The problem with depicting Monroe – and this is a criticism across the board, not just at Williams - is that it is very hard to capture her unique blend of charisma. I don’t think that Williams, while a fantastic actress, is that charismatic in general so she left me underwhelmed. As a result, I saw none of Monroe's magnetic quality in the film, which weakened the emotional conflict in the narrative. Potterstar Emma Watson is actually pretty forgettable as Clark’s prospective love interest Lucy, but I guess that’s the point. I wasn’t a huge fan of Dominic Cooper in Mamma Mia; here he has a small turn as Marilyn Monroe Productions investor Milton Greene, stepping in briefly to chew scenery then leave again.

Neo-Maxi Zoom Dweeb-ery

Marilyn Monroe was a fascinating individual, and her weaknesses – her narcissism, her constant victim-mentality, her anxiety and depression, her rumoured Borderline Paranoid Schizophrenia, her excessive neediness – made a lethal combination when combined with her beauty and charisma.
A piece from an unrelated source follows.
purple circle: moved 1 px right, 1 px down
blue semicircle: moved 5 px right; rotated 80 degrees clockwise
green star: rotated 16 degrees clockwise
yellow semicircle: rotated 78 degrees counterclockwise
She was a conflicting archetype of a wide-eyed emotionally vulnerable woman who needed a man to lean on, but that the same time ensnared those same men with her overt sexuality. Maybe Marilyn needed that juxtaposition, because if she was more emotionally stronger she would’ve scared the shit out of men. Personally her insecurities do not make her appealing, but rather annoying, to me.

Truth?

No matter how prettily you wrap it up with soft romantic lighting, it’s basically a story about a young starry-eyed bloke keen for a shag with a saucy married starlet. It doesn’t make the picture all that redeeming when you can’t visually translate or capture the inherent appeal of the 'trophy'.